▶ **TASK STATEMENT**:
Identify each line in the records below that contains the word "CROSS", and copy it.

▶ **SOURCE INFORMATION**:
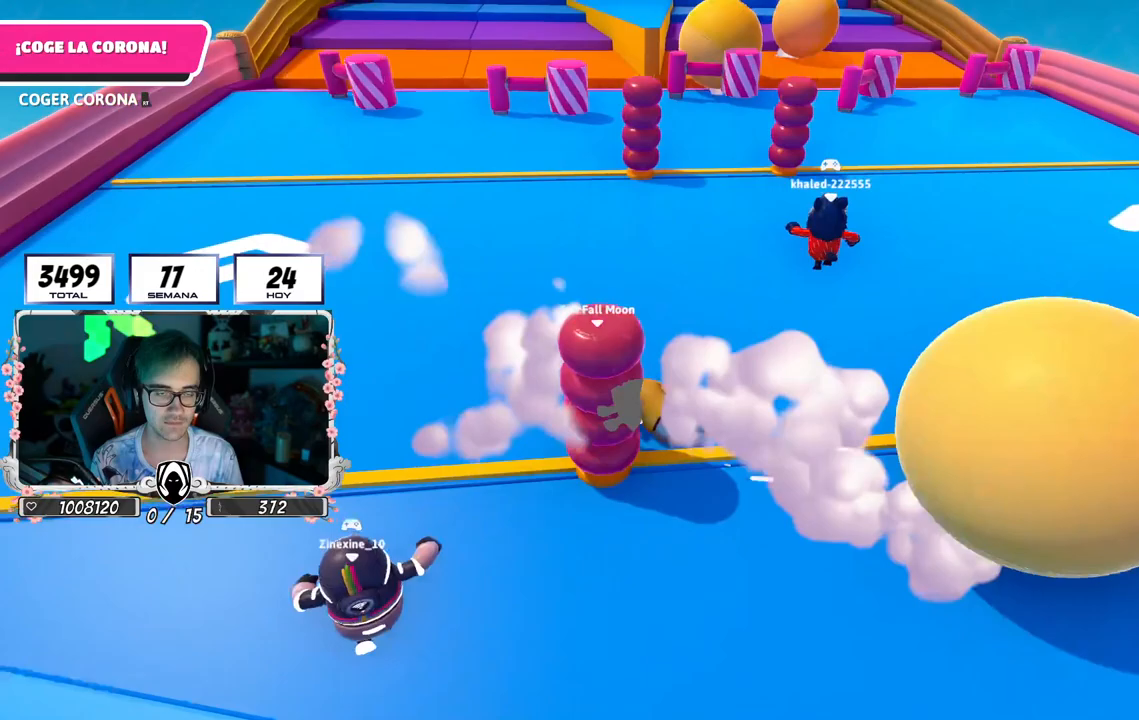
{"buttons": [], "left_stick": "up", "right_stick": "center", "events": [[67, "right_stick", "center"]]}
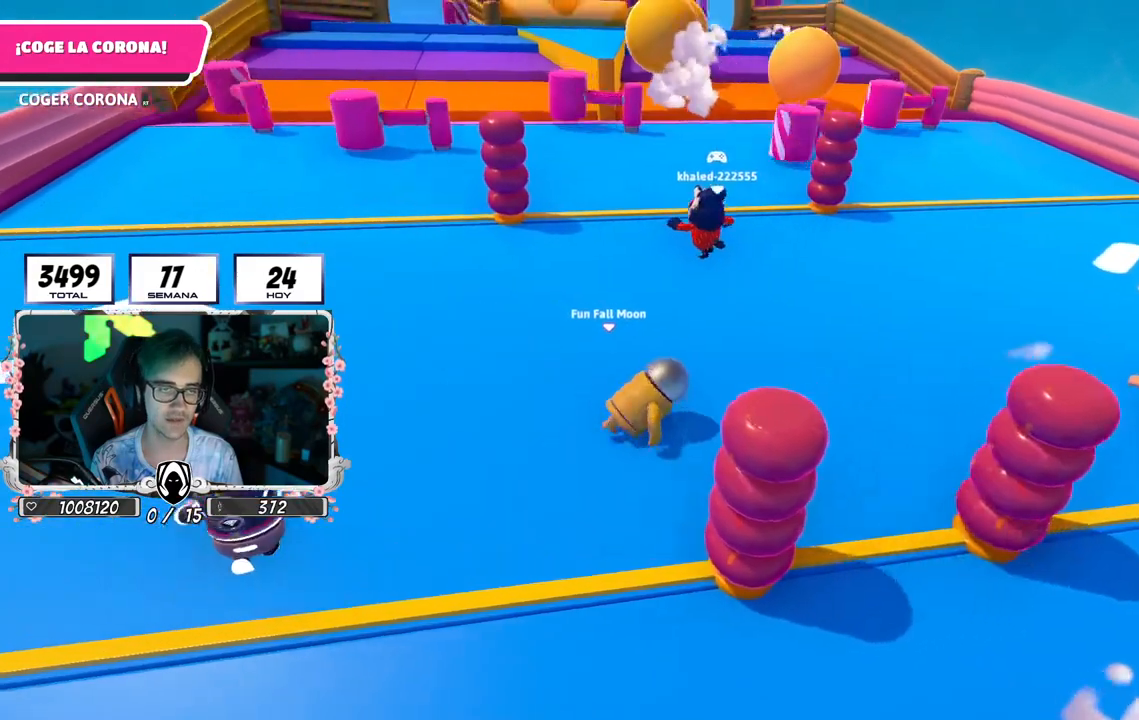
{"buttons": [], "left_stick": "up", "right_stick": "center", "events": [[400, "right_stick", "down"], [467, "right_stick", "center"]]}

==

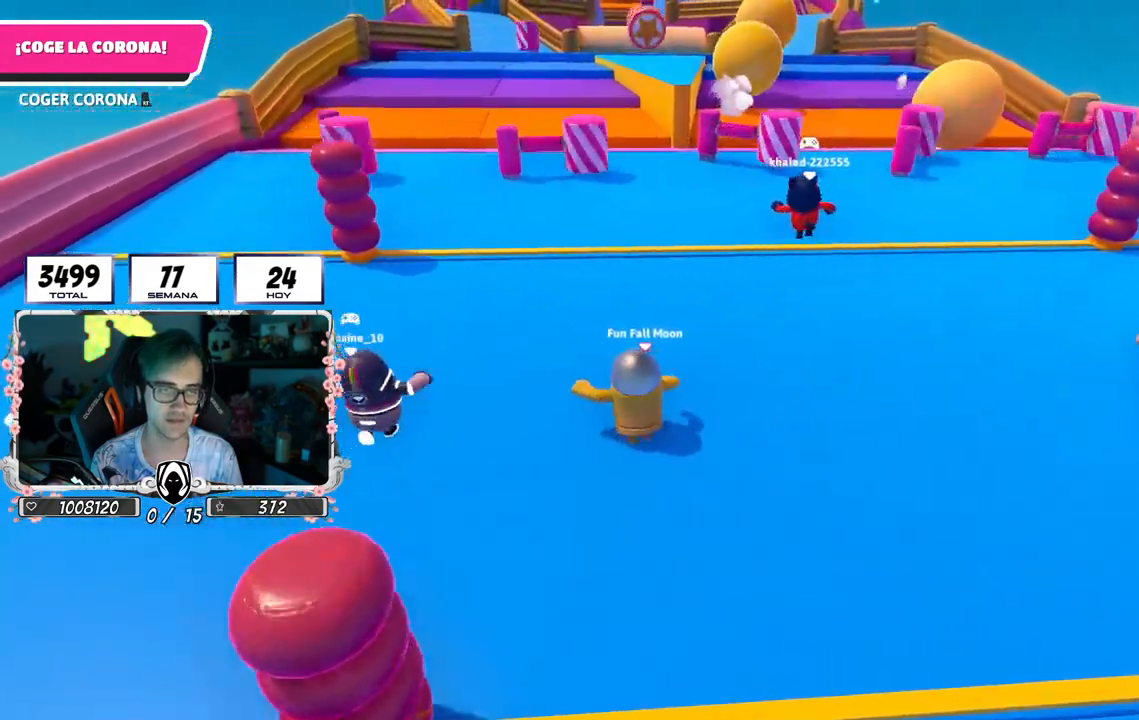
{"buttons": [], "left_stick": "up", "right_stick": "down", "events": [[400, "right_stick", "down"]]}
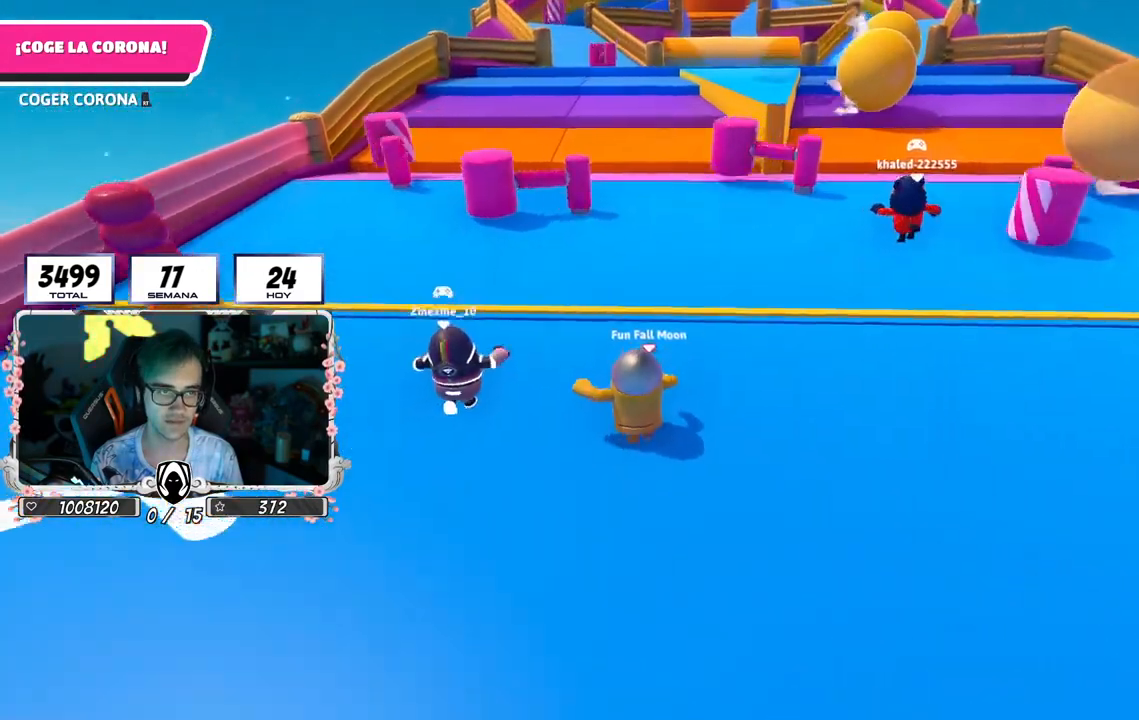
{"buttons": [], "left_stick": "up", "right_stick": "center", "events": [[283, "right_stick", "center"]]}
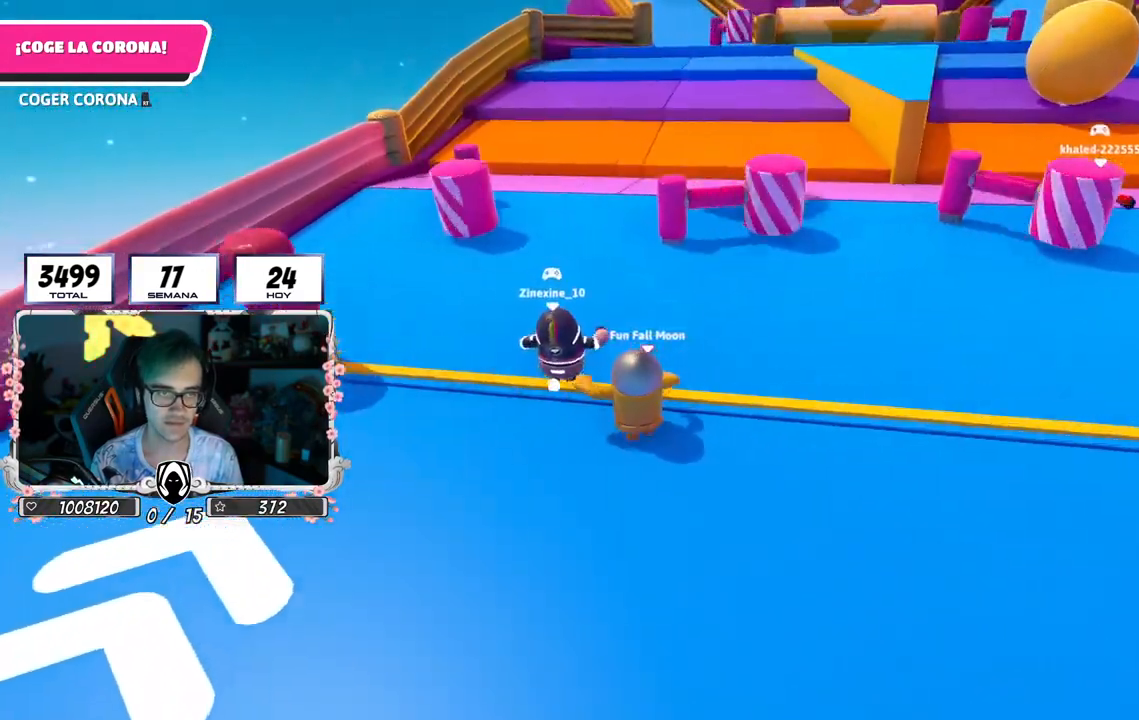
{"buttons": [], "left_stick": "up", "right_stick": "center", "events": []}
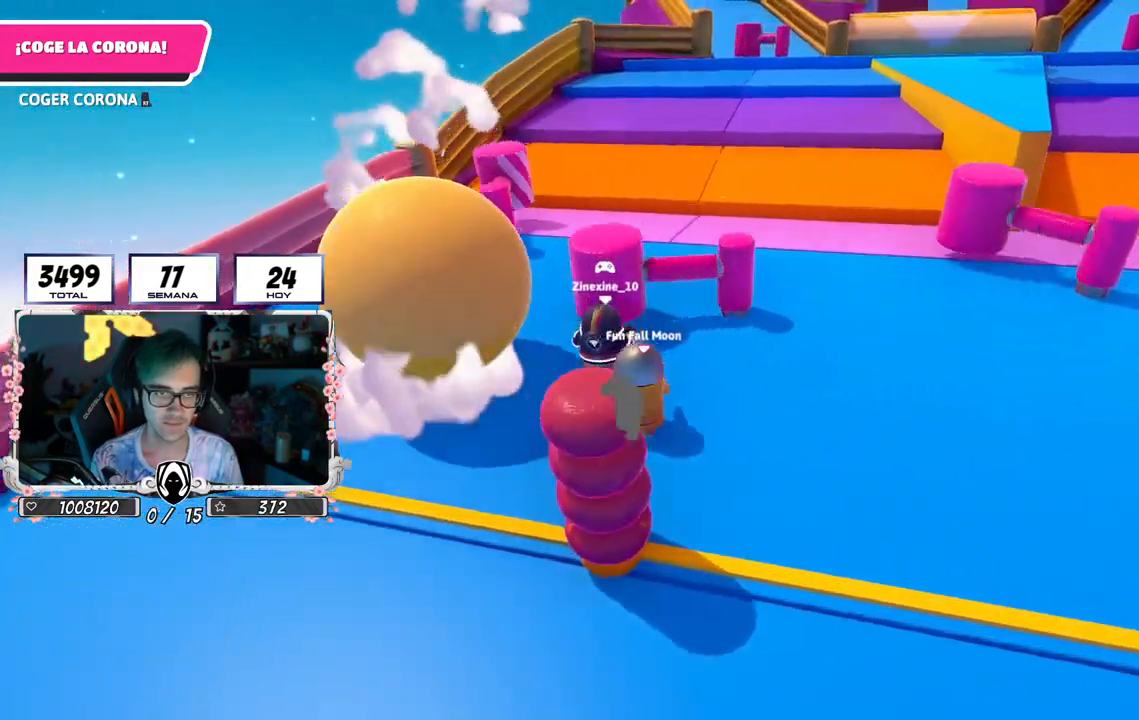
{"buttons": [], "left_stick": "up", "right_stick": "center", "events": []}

...

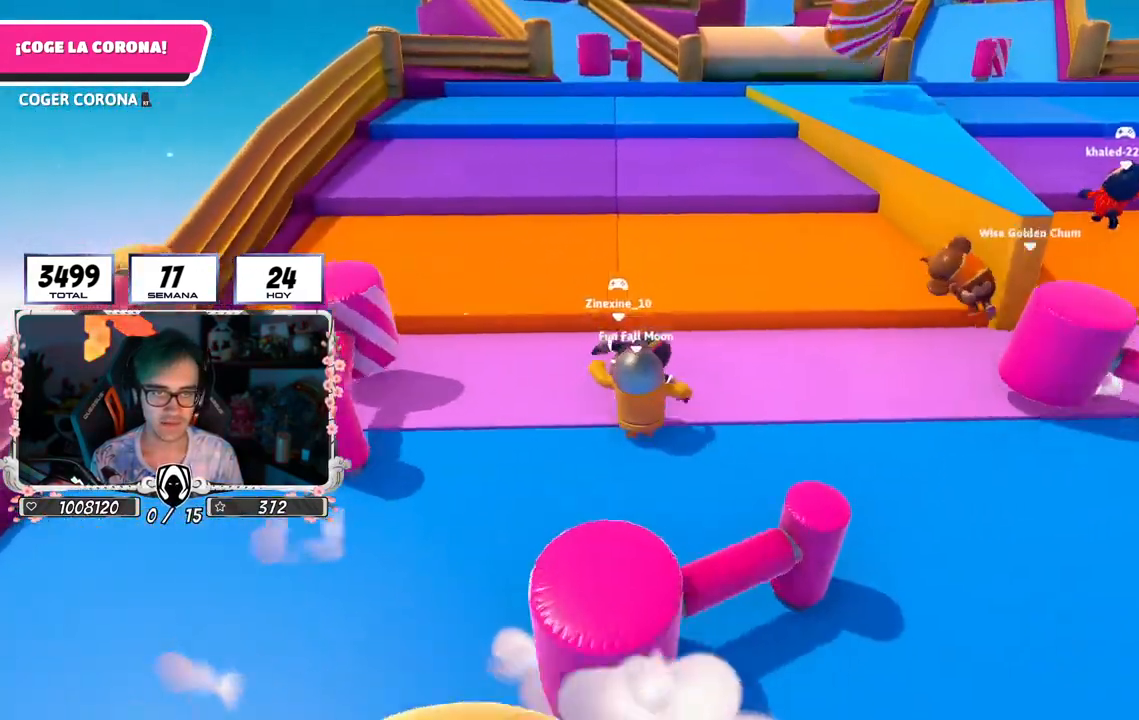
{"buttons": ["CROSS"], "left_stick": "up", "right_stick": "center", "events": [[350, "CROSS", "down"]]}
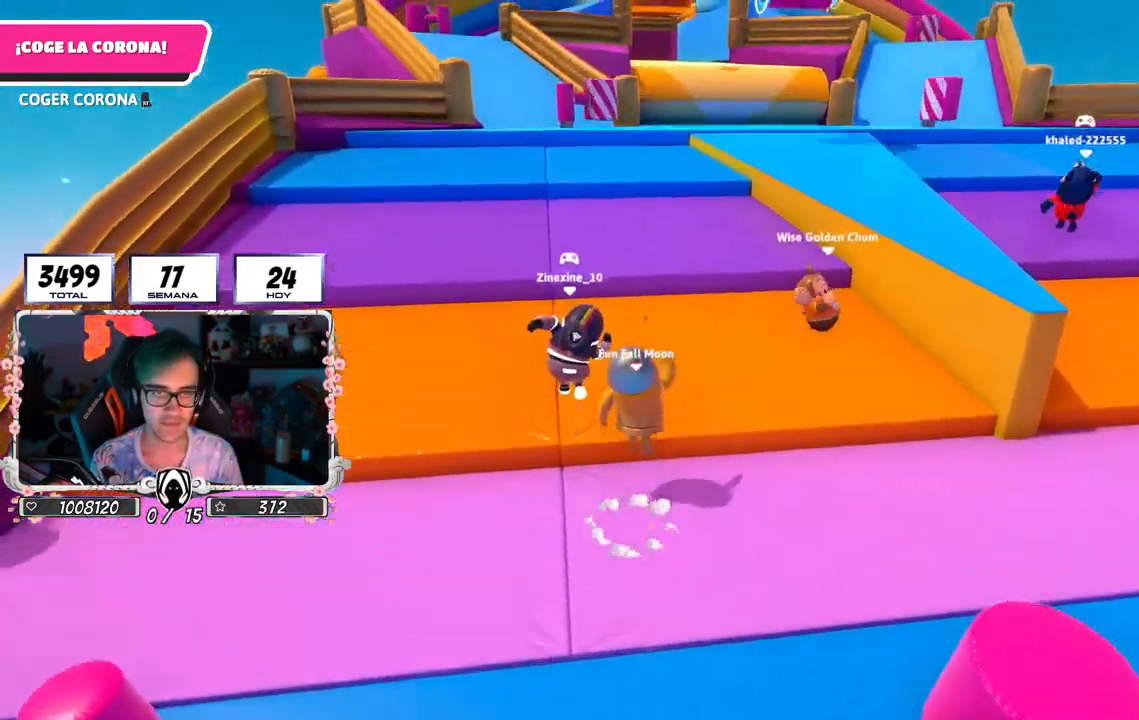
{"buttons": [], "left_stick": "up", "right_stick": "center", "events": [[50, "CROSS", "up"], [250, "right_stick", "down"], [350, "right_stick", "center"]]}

▶ **SOLUTION BELOW**:
{"buttons": ["CROSS"], "left_stick": "up", "right_stick": "center", "events": [[350, "CROSS", "down"]]}
{"buttons": [], "left_stick": "up", "right_stick": "center", "events": [[50, "CROSS", "up"], [250, "right_stick", "down"], [350, "right_stick", "center"]]}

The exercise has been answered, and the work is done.